Programs for losing weight may emphasize dietary components. The Mayo Clinic recommends weight loss diet programs that include multiple foods from each major food group such as fruits, vegetables, grains, low-fat dairy, lean protein, nuts and seeds. Weight loss diet programs that include food you enjoy eating helps you lose weight, and keep it off for the rest of your life. Medline Plus suggests avoiding fad diets. Fad diet programs for weight loss make unrealistic promises and may overemphasize individual food groups or limit your food choices. These diets may lead to temporary and unsustainable weight loss, or increase your risk for health problems.

NutriSystem offers both shelf-stable and frozen-fresh foods with meals and snacks that are low in saturated and trans fats, which are sodium and portion-controlled. NutriSystem offers low-glycemic foods and omega-3 fatty acids, which promote heart health and fiber to help you feel full. The Mayo Clinic diet allows you to continue eating the foods you love, but in moderation. The Weight Watchers PointPlus program allows you to eat the foods you enjoy while staying within your daily calorie range. Weight Watchers helps you balance foods you love with nutritious choices like fruits, vegetables, lean proteins and whole grains.

Exercise

Physical activity may contribute to programs for losing weight to help you burn more calories of fat. Moderate intensity aerobic exercise that lasts around 45 minutes or longer draws on higher proportions of energy from burning body fat. This type of activity may include a brisk walk, cycling or any continuous activity that brings your heart rate between 50 and 70 percent of your maximum heart rate. You can calculate your maximum heart rate by subtracting your age from 220. Medline Plus reports that a medium-sized adult can burn approximately 1 lb. of fat by walking 30 miles. Resistance exercise such as weightlifting also promotes fat loss. Weightlifting sessions increase your lean muscle tissue, which boosts your metabolism and burns more fat for energy during low intensity activity. This type of exercise may speed up your metabolism for around 36 hours after your workout.

Combination

The key to losing weight involves ingesting fewer calories than you burn with physical activity every day. Therefore, you may reduce the number of calories you eat, or increase the physical activity you perform each day to lose weight. Programs for losing weight may combine dietary components and physical activity. A combination of diet and exercise may increase your chances of reaching your weight loss goals, and maintaining a healthy weight for the rest of your life. Controlling your diet and getting regular physical activity is the best way to control your weight.

Weight Loss Rate

Programs for losing weight may suggest that you can lose a certain amount of weight within a particular time frame.
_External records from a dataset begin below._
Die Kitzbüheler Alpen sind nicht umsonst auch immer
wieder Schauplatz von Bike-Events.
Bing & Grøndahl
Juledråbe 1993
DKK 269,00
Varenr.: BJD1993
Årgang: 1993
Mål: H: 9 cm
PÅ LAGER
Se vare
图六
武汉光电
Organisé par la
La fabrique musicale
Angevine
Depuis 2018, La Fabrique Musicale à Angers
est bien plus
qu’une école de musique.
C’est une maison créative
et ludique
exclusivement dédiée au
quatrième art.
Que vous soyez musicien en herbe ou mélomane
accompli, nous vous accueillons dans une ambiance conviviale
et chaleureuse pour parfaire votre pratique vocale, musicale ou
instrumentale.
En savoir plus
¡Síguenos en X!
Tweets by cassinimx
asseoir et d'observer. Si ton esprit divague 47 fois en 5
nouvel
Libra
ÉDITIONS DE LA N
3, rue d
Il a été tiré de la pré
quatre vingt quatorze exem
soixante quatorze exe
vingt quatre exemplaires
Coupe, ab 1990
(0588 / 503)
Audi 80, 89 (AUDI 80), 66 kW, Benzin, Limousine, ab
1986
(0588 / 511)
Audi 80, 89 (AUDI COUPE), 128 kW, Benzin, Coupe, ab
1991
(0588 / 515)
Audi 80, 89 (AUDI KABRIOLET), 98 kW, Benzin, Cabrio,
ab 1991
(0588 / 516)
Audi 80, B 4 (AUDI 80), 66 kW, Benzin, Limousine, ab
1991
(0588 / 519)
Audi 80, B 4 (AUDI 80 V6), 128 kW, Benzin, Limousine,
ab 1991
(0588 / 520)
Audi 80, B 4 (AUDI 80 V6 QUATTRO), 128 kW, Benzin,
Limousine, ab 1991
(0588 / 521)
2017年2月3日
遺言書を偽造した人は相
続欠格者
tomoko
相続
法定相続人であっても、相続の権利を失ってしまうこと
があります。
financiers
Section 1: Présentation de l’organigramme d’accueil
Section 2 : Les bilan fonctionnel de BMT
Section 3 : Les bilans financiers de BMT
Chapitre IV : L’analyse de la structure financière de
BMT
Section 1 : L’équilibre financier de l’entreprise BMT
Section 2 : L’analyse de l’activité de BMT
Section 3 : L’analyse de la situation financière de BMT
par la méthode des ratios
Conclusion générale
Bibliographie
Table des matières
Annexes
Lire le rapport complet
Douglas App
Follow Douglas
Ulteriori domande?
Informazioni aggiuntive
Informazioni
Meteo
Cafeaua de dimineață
Losing weight too quickly can increase your risk of adverse healthy conditions and metabolic problems such as gallstones. Family Doctor recommends losing weight at a maximum rate of 1 to 2 lbs. each week. Losing 1 lb. of fat each week requires ingesting 500 fewer daily calories than the amount required to maintain your weight, because 1 lb. of fat contains approximately 3,500 calories. You can achieve the same results by burning 500 calories with exercise, or balancing your total intake between diet and exercise. Determine the number of calories required to maintain your weight by adding your basal metabolic rate to the number of calories that you burn during physical activity.